The Selectmen set a special town meeting for March and welcomed the town's new K-9 unit.
ADAMS, Mass. — Adams has enough salt and sand to get through the winter, say town officials.
"We are running low, but we have salt," Town Administrator Jonathan Butler said. "We have plenty to maintain safely the main roads, but we do ask people to be conscious of the fact that on some of our secondary roads and very small streets we are not using as much salt because we are trying not to exhaust our supply.”
Recent snowstorms that have dumped more than two feet across the Berkshires have left many communities struggling with salt supplies because of a regional salt shortage. Butler said salt plants in the Northeast are struggling to supply the many communities that have been effected by snowstorms.
"We are at a point after a pretty busy winter where every community in every state is requesting massive orders of salt," Butler said. He added that Adams has pending orders on salt and sand and is hoping to receive a new supply next week.
The shortage is exacerbated by ice and snowstorms in the south; International Salt, which delivers through the Port of Albany, has cut off sales to commercial plowers in an effort to keep municipalities supplied. The state of Massachusetts says it has enough on hand for time being.
Williamstown and North Adams are using more sand than salt in an effort to keep pace with supply. North Adams Superintendent of Public Service Timothy Lescarbeau said earlier this week he'd spent hours on the phone trying to track down more immediate salt supply with no luck.
After this current storm, Adams will have reached its budget for snow and ice and will most likely exceed it.
"We are going to be entering deficit for the last few weeks of winter, which has happened before, but we are expected to exceed our budget because of the number of storms," he said.
Police Chief Richard Tarsa introduced the board to Kumar, the canine half of the new K-9 unit, at the meeting. Tarsa explained that the dog originally worked for the Lee Police Department and has already received training. The dog has been assigned to Officer Curtis Crane.
"I can tell you the bond that these two developed since we received Kumar into our possession is tremendous," said Tarsa. "When they opened the kennel, the dog went right over and put his paws on Officer Crane's shoulders."
Although Kumar has already been through training, Crane must go through training with him again to acclimate Kumar to his new partner. The German shepherd is originally from The Netherlands, and Crane must learn Dutch words to command the dog.

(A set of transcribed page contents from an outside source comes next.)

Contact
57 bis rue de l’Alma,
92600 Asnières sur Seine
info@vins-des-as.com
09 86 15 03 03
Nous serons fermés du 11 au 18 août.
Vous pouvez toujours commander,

Butler added that many police departments are incapable of having a K-9 unit because officers are unable to bring a dog into their homes.
"We are fortunate to have someone in our department who is willing to step up to the plate and take on this responsibility," said Butler.
The Police Department received a Stanton Foundation grant in December to purchase and train an animal. Lee Police had to give up the dog when its handler was promoted and there was no one else on the force prepared to partner with the K-9.
Kumar will be used as a multipurpose patrol dog. Crane added his jobs will include finding narcotics, missing persons, article searches, evidence recovery, and anything that has to do with human scent.
"As you can see he's a very well-mannered dog and will be a tremendous asset to the force," Tarsa said.
In other business:
• The board set a special town meeting for Monday, March 24, at 7 p.m. at C.T. Plunkett School that will include warrant articles related to the library renovation. The warrant closes March 3 at 3 p.m.; petitions must be submitted to the town clerk or town administrator's office before
• The Selectmen plan to discuss a program that will eliminate plastic bags in the community at a future meeting. Great Barrington will become the first Western Massachusetts town to ban plastic bags on March 1.